Father Marquis founded the institute so that professional Santas may be prayerfully open to the true spirit of Christmas. 

“Many of the 17 men who came to the symposium will probably never portray the historical figure,” he said. “Two Baptist men who came knew about St. Nicholas in a sketchy way, but for the first time in their lives they realized what they were entrusted with.” 

The selfless life of St. Nicholas was the inspiration for the core values of the institute: to be open to the Christmas spirit, or the Holy Spirit, that animated the life of the original “Santa Claus”; to exercise compassion for those in spiritual or material poverty, the sick and the forgotten; and to treat children with the same integrity, sensitivity and unconditional love that characterizes jolly old St. Nicholas. 

Father Marquis blessed participants with manna (a clear liquid) from St. Nicholas’s relics and gave them replicas of a bishop’s ring. 

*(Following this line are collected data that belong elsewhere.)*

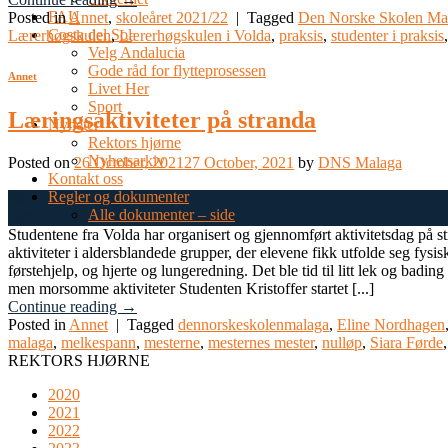
FAU
Posted in
Annet
,
skoleåret 2021/22
|
Tagged
Den Norske Skolen Ma
Costa del Sol
Lærerhøgskulen
,
Lærerhøgskulen i Volda
,
praksis
,
studenter i praksis
Velg Andalucia
Gode råd for flytteprosessen
Annet
Livet Her
Sport
Læringsaktiviteter på stranda
Nyheter
Rektors hjørne
Nyhetsarkiv
Posted on
26 October, 2021
27 October, 2021
by
DNS Malaga
Kontakt oss
Regler og dokumenter
26
Alle dokumenter – side
Oct
Studentene fra Volda har organisert og gjennomført aktivitetsdag p
aktiviteter i aldersblandede grupper, der elevene fikk utfolde seg fysi
førstehjelp, og hjerte og lungeredning. Det ble tid til litt lek og bad
men morsomme aktiviteter Studenten Kristoffer startet [...]
Continue reading
→
Posted in
Annet
|
Tagged
dennorskeskolenmalaga
,
Eline Nordhagen
malaga
,
melkespann
,
mesterne
,
mesternes mester
,
nulløp
,
Siara Førde
REKTORS HJØRNE
2020
2021
2022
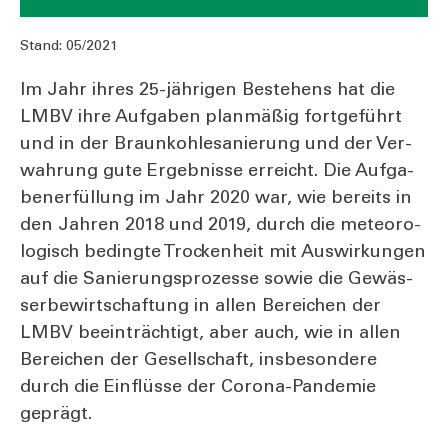
Stand:
05/2021
Im Jahr ihres 25-jäh­ri­gen Bestehens hat die
LMBV ihre Auf­ga­ben plan­mä­ßig fort­ge­führt
und in der Braun­koh­le­sa­nie­rung und der Ver­
wah­rung gute Ergeb­nis­se erreicht. Die Auf­ga­
ben­er­fül­lung im Jahr 2020 war, wie bereits in
den Jah­ren 2018 und 2019, durch die meteo­ro­
lo­gisch beding­te Tro­cken­heit mit Aus­wir­kun­gen
auf die Sanie­rungs­pro­zes­se sowie die Gewäs­
ser­be­wirt­schaf­tung in allen Berei­chen der
LMBV beein­träch­tigt, aber auch, wie in allen
Berei­chen der Gesell­schaft, ins­be­son­de­re
durch die Ein­flüs­se der Coro­na-Pan­de­mie
geprägt.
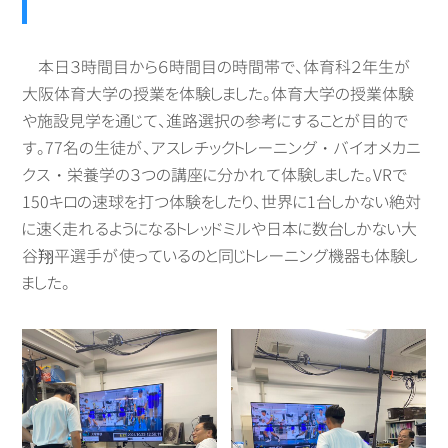
本日３時間目から６時間目の時間帯で、体育科２年生が
大阪体育大学の授業を体験しました。体育大学の授業体験
や施設見学を通じて、進路選択の参考にすることが目的で
す。77名の生徒が、アスレチックトレーニング・バイオメカニ
クス・栄養学の３つの講座に分かれて体験しました。VRで
150キロの速球を打つ体験をしたり、世界に1台しかない絶対
に速く走れるようになるトレッドミルや日本に数台しかない大
谷翔平選手が使っているのと同じトレーニング機器も体験し
ました。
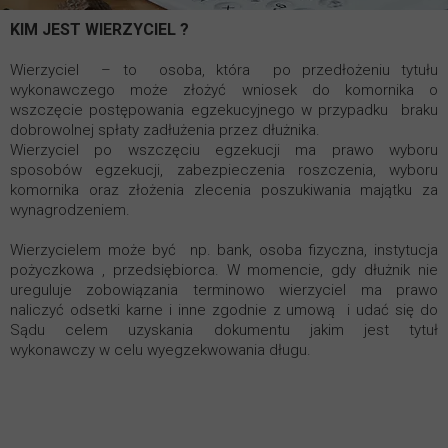
KIM JEST WIERZYCIEL ?
Wierzyciel – to osoba, która po przedłożeniu tytułu
wykonawczego może złożyć wniosek do komornika o
wszczęcie postępowania egzekucyjnego w przypadku braku
dobrowolnej spłaty zadłużenia przez dłużnika.
Wierzyciel po wszczęciu egzekucji ma prawo wyboru
sposobów egzekucji, zabezpieczenia roszczenia, wyboru
komornika oraz złożenia zlecenia poszukiwania majątku za
wynagrodzeniem.
Wierzycielem może być np. bank, osoba fizyczna, instytucja
pożyczkowa , przedsiębiorca. W momencie, gdy dłużnik nie
ureguluje zobowiązania terminowo wierzyciel ma prawo
naliczyć odsetki karne i inne zgodnie z umową i udać się do
Sądu celem uzyskania dokumentu jakim jest tytuł
wykonawczy
w celu wyegzekwowania długu.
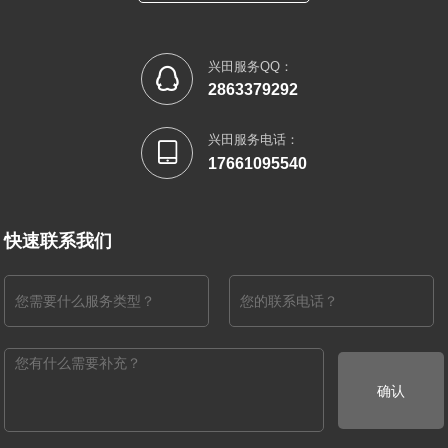
兴田服务QQ：

2863379292
兴田服务电话：

17661095540
快速联系我们
确认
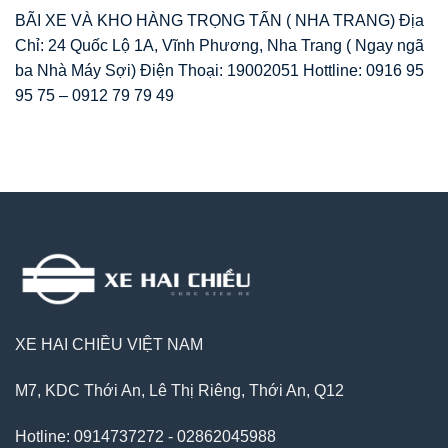
BÃI XE VÀ KHO HÀNG TRỌNG TẤN ( NHA TRANG) Địa
Chỉ: 24 Quốc Lộ 1A, Vĩnh Phương, Nha Trang ( Ngay ngã
ba Nhà Máy Sợi) Điện Thoại: 19002051 Hottline: 0916 95
95 75 – 0912 79 79 49
XE HAI CHIỀU VIỆT NAM
M7, KDC Thới An, Lê Thị Riêng, Thới An, Q12
Hotline: 0914737272 - 02862045988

“In the prayer, I said that each was entrusted with the legacy of St. Nicholas and that while they are not shepherding a huge flock, they are shepherding small children, and that’s a very serious obligation,” he said. “They all got choked up. It’s funny how St. Nicholas can read into the hearts of people.”

Happy endings

About that Christmas of 1953: Father Marquis’s mother was hospitalized with complications from a difficult pregnancy, a great aunt came to take care of the boys and strangers brought a Christmas tree and small gifts.  

He didn’t get the train he wanted, but his brother was born on Christmas Day, and soon afterward, his father was well enough to come home. 

Maryann Gogniat Eidemiller writes from Pennsylvania.